In 2011, Khalid Albaih’s cartoons on the Arab Spring went viral in the Middle East and North Africa. In this series for Al Jazeera, he revisits some of his work, reflecting on the difference the past decade has made for the people of the region.
I grew up in Doha, not knowing much about Libya except for Muammar Gaddafi, whose popstar attitude – expressed in his extravagant fashion choices and feminine bodyguards – made him the Michael Jackson of politics in the region. For me it was Saddam Hussain with a fashion sense and more kids.
Gaddafi had a strong hold on power for 40 years. Despite his support for revolutionary groups and ideas abroad, such as the Black Panthers and the Polisario Front, in Libya, Gaddafi was brutal towards those who opposed him.
For years, Libyan youth was seen as apolitical, largely because of the way Gaddafi viewed his enemies and because the country was seen as financially stable compared to the rest of the Arab world.
But in early February 2011, they proved the world wrong. Libya had been hit by the same flames of anger that had ignited the Arab Spring in Tunisia a few months earlier. And it turned out that being financially comfortable was not a substitute for freedom.
The country fearlessly rose up against Gaddafi, sounding the alarm for dictators in the region: if the Libyan people were not afraid of Gaddafi, that meant that none of them were safe either. . I continue to believe that the protests in Libya were the catalyst for regional governments to turn to extreme violence as a means of quelling the uprisings.

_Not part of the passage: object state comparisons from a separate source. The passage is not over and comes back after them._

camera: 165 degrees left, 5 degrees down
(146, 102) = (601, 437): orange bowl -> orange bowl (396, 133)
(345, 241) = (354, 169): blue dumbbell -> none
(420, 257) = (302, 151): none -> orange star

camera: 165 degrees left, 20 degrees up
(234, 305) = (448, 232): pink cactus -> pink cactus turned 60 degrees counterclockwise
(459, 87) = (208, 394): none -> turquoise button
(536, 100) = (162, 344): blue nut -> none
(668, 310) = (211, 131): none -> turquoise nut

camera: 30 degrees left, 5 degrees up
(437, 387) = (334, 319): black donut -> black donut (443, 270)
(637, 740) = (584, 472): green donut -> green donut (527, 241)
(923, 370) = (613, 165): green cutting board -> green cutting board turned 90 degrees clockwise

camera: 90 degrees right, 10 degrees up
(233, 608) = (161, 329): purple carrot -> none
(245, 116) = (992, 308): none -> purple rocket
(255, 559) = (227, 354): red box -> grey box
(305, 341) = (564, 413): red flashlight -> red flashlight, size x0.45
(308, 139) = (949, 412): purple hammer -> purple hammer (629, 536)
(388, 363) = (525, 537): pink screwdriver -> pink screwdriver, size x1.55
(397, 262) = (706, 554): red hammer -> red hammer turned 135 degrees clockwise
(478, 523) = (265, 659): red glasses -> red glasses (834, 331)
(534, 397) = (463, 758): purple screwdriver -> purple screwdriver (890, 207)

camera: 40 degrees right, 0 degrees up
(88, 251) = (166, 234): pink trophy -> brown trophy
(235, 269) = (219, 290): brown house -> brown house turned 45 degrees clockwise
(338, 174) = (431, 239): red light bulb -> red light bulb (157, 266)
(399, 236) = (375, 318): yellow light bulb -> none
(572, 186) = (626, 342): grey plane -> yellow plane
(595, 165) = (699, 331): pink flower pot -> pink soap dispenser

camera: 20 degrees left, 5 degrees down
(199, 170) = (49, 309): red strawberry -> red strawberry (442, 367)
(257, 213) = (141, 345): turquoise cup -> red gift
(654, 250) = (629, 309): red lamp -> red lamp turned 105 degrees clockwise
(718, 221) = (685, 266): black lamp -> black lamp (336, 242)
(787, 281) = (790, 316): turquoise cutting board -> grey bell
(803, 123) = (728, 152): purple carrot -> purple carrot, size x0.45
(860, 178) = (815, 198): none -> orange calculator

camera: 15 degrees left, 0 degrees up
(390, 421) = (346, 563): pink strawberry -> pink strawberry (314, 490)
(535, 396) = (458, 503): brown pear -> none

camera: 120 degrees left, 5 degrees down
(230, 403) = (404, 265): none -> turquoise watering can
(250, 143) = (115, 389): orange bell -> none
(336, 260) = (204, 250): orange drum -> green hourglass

In early 2011, I remember looking at grainy Al Jazeera cellphone images of protesters throwing their shoes at a cartoon of Gaddafi engraved on a wall. The existence of the cartoon was enough to show how much the public’s fear of it had been shattered. Street art meant that someone dared to risk their life to create it. The fact that the artist had time to draw it and that people were protesting and filming it was a clear indication that the revolution was real.
Then what happened next happened too quickly: the NATO-led air intervention and the death of Gaddafi at the hands of the rebels in October 2011. But the fighting never stopped because, from the army to the system judiciary, there had been no independent institutions in the country and the unity among the Libyan tribal society was weak. It was a fact that, unfortunately, Gaddafi was Libya.
The transition to a new democratic Libya would be complicated. That’s what this #khartoon I drew in 2011 was all about.
Today, in 2021, we see that the democratic transition has been a failure.
Libya, as a unified state, finally collapsed in 2014. Meanwhile, the distribution of Gaddafi’s arsenal among local factions backed by geopolitics, the refugee crisis, human trafficking and the re-established slave trade, ISIS (ISIS) and the inability to unite the fighting factions made the situation even more complicated.
Ten years later, the situation in Libya is still a Rubik’s cube of complexity – an ongoing game, a puzzle that remains unsolved. Yet hope still remains. Spring will return.
The opinions expressed in this article are those of the author and do not necessarily reflect the editorial position of Al Jazeera.